24 listopada 2012

Cześć! + Historia kuchni Egipskiej. / LuLuś♥

Cześć ! Jak pewnie zauważyliście ,dawno tu pisałam ,a dokładniej 11 dni temu... Więc dzisiaj postanowiłam napisać kolejną notkę związaną z Egiptem. Co wy na to??? Jeśli się cieszycie to WOW! Oto notka...
****
W Egipcie przeszłość tętni życiem tu i teraz. I nie chodzi bynajmniej o mumie czy piramidy. Każdej wiosny mieszkańcy kraju obchodzą święto zwane Sham el-Nessim, którego nazwa w wolnym tłumaczeniu znaczy "wdychanie wiatru". Organizowane są wtedy liczne pikniki, gdzie na świeżym powietrzu spożywa się jajka gotowane na twardo, solone ryby, szalotki oraz popularne uliczne przekąski przyrządzane z ziaren łubinu, a tradycja ta sięga czasów faraonów.

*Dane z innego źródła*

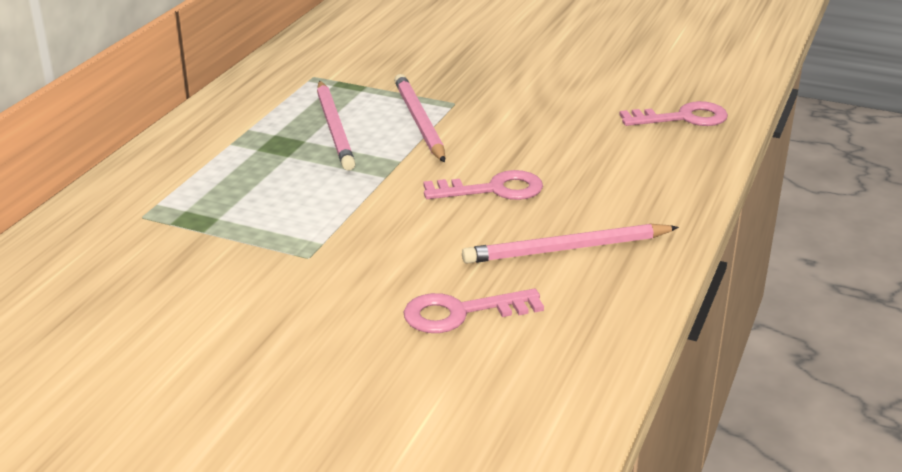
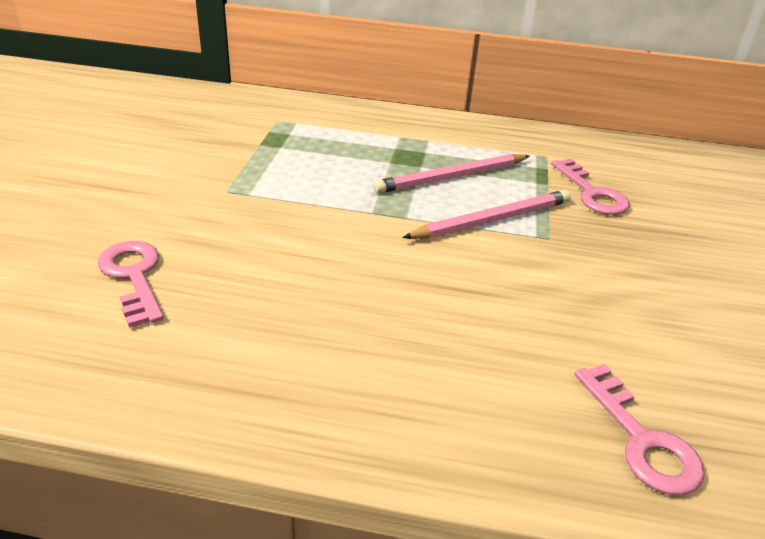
camera: 75 degrees right, 5 degrees up
(493, 189) = (368, 278): pink key -> pink key (592, 193)
(567, 249) = (254, 339): pink pencil -> none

Ilu ludzi na świecie może powiedzieć, że jedzą dokładnie tak samo, jak czynili to ich przodkowie około czterech tysięcy lat temu?
W starożytności Egipt nazywano Czarną Ziemią, a to za sprawą żyznej ciemnej gleby, która znajdowała się w dolinie życiodajnego Nilu. To tutaj, kilka tysiącleci temu, słudzy faraonów uprawiali rośliny strączkowe, zielone warzywa, cebule, czosnek i oliwki. Udomowione bydło, drób i owce, a także dzikie zwierzęta i ryby były źródłem białka w egipskiej diecie. Chleb i jęczmienne piwo były jej pożywnym uzupełnieniem.
Dziś również pola uprawne umiejscowione są wzdłuż brzegów rzeki, a pracujący na nich rolnicy w dużej mierze jedzą podobnie jak ich starożytni przodkowie - może z wyłączeniem piwa i kosztownego mięsa. Nawet potrawy popularne wśród mieszkańców miast wywodzą się z wiejskiej kuchni bazującej na fasoli i niedrogich warzywach. Nie było tu miejsca na wymyślne sosy czy skomplikowane mieszanki przypraw.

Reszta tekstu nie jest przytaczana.